Sendo o autor o próprio intérprete há a possibilidade de conhecimento mais aproximado da obra completa.

É como uma peça de teatro em que o autor se mostra em função da censura. O que está nos limites é falado. As frases entrecortadas funcionam a partir de que é dado um toque em certos assuntos chaves que unidos significam o estado de tensão que provoca esse momento de desabafo.

O clima é sombrio, interior. A indumentária é a fantasia, é auto-incorporada e que não entra em harmonia com o tom da declamação. Acho bom que o cinema não fique restrito ao padrão considerado pela censura.

Esse filme abre um novo campo, e torna menos distante o cinema de quem gosta dele, e tem alguma coisa para dizer.

1ª mostragem: - N A D A. Bom fazer filme, né? Falar e mostrar o que se tem por dentro, o que não se mostra por fora. Agora, - se vão entender ou não - são outros papos.
Aliás, não tem muita importância desde o momento em que podemos dizer - mostrar. Dizer: ninguém entendeu nada, seria exagero de minha parte, mas todo o mundo entendeu tudo que você não pode nem imaginar. Pode? Documentário seu do que vai dentro e do que te cerca.
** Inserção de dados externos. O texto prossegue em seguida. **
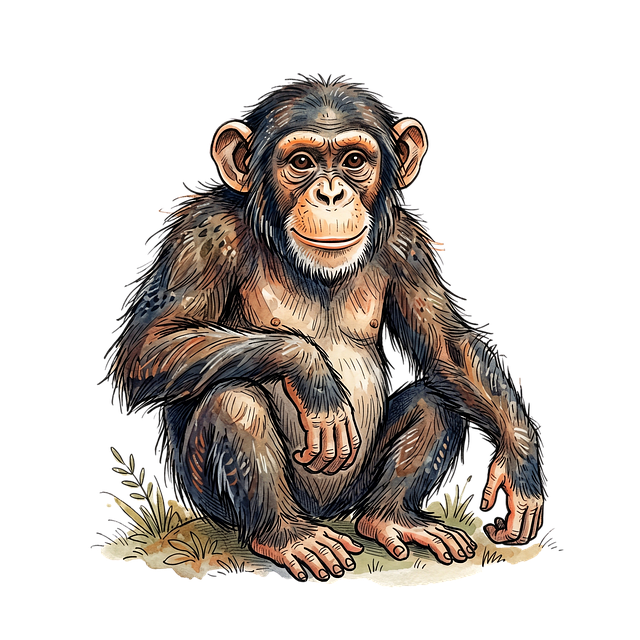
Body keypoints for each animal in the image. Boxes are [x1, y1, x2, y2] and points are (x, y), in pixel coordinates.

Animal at [111, 77, 544, 582]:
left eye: (354, 161)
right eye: (301, 162)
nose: (332, 194)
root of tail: (328, 514)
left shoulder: (409, 247)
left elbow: (447, 348)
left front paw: (520, 466)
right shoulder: (202, 236)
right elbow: (149, 345)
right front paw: (313, 375)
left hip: (356, 491)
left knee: (437, 400)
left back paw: (391, 518)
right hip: (216, 499)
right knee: (234, 400)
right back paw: (287, 537)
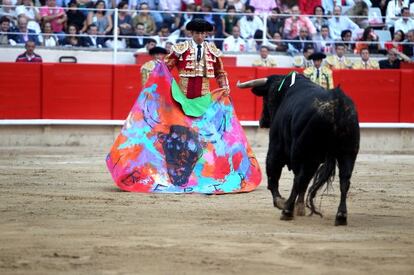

Foi?
2ª mostragem: Bom, depois das explicações acerca do figurino, as coisas se reforçaram, as idéias se firmaram. Sério, muito sério, as coisas que se dizem e nem sempre se ouve - escuta. Atenção!

O filme principia, antes de tudo, sobre a expectativa que existe diante da situação do povo brasileiro, sendo ele (o filme) satirizador e artístico. Ele aborda um desabafo traduzido literariamente para que possa conscientizar a mentalidade das classes sócio-econômicas, mesmo que não possa ser levado a um circuito livre de cinemas.

O filme "Primeiros Cantos" localiza a paixão de um cineasta brasileiro, tido como marginal, a paixão diante da vida, vida também filmada, pesquisada e evocada por todos os seus prismas, e que ganha, no cinema brasileiro, um papel de destaque e respeito.